Public vs Private IP Addresses

Understand the difference between public and private IPs, RFC 1918 ranges, and how NAT connects them.

Public vs Private IP Addresses

Not all IP addresses are created equal. The internet relies on a clear distinction between public and private addresses to manage the limited IPv4 address space efficiently.

Public IP Addresses

A public IP address is globally unique and routable on the internet. It's the address that websites and services see when your device connects to them. Your Internet Service Provider (ISP) assigns your router a public IP.

Key characteristics: - Unique across the entire internet - Assigned by ISPs from blocks allocated by Regional Internet Registries (RIRs) - Required for any device directly accessible from the internet

Private IP Addresses (RFC 1918)

Private IP addresses are reserved for use within local networks and are not routable on the public internet.
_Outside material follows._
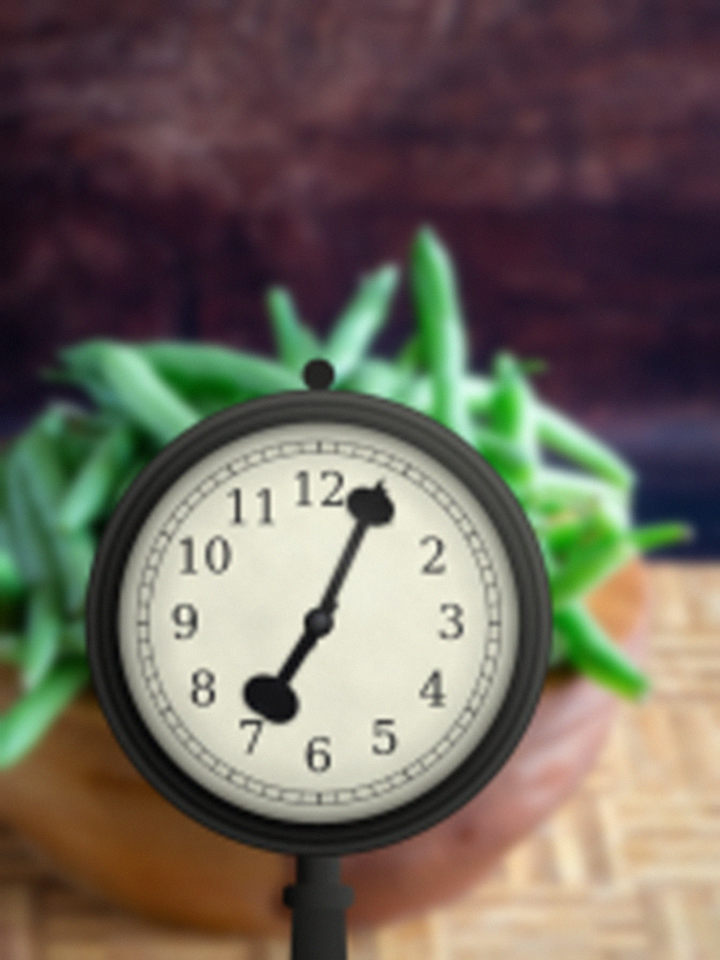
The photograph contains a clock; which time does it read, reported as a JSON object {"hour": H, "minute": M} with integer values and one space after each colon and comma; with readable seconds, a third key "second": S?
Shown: {"hour": 7, "minute": 4}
Defined in RFC 1918, three ranges are designated for private use:

Range CIDR Addresses
10.0.0.010.255.255.255 10.0.0.0/8 16.7 million
172.16.0.0172.31.255.255 172.16.0.0/12 1 million
192.168.0.0192.168.255.255 192.168.0.0/16 65,536

The 192.168.x.x range is what most home routers use. Your laptop might be 192.168.1.5, your phone 192.168.1.6, and so on.
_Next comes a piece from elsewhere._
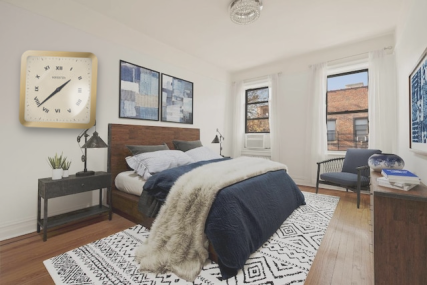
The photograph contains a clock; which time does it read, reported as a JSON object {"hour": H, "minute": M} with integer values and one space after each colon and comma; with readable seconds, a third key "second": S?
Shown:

NAT: Bridging Private and Public

Network Address Translation (NAT) is the technology that allows multiple devices with private IPs to share a single public IP address. When your device sends data to the internet:

  1. Your device sends a packet from its private IP (e.g., 192.168.1.5)
  2. Your router replaces the source IP with its public IP (e.g., 203.0.113.50)
  3. The router tracks which internal device made the request in a NAT table
  4. When the response arrives, the router forwards it to the correct internal device

NAT is the primary reason the internet didn't run out of IPv4 addresses years ago. It allows millions of home and office networks to operate with just one public IP each.

How to Tell Which You Have

  • Your public IP: Visit a site like IPFYI or search "what is my IP"
  • Your private IP: Check your device's network settings (typically 192.168.x.x or 10.x.x.x)

If these two addresses are different (they almost always are), NAT is at work.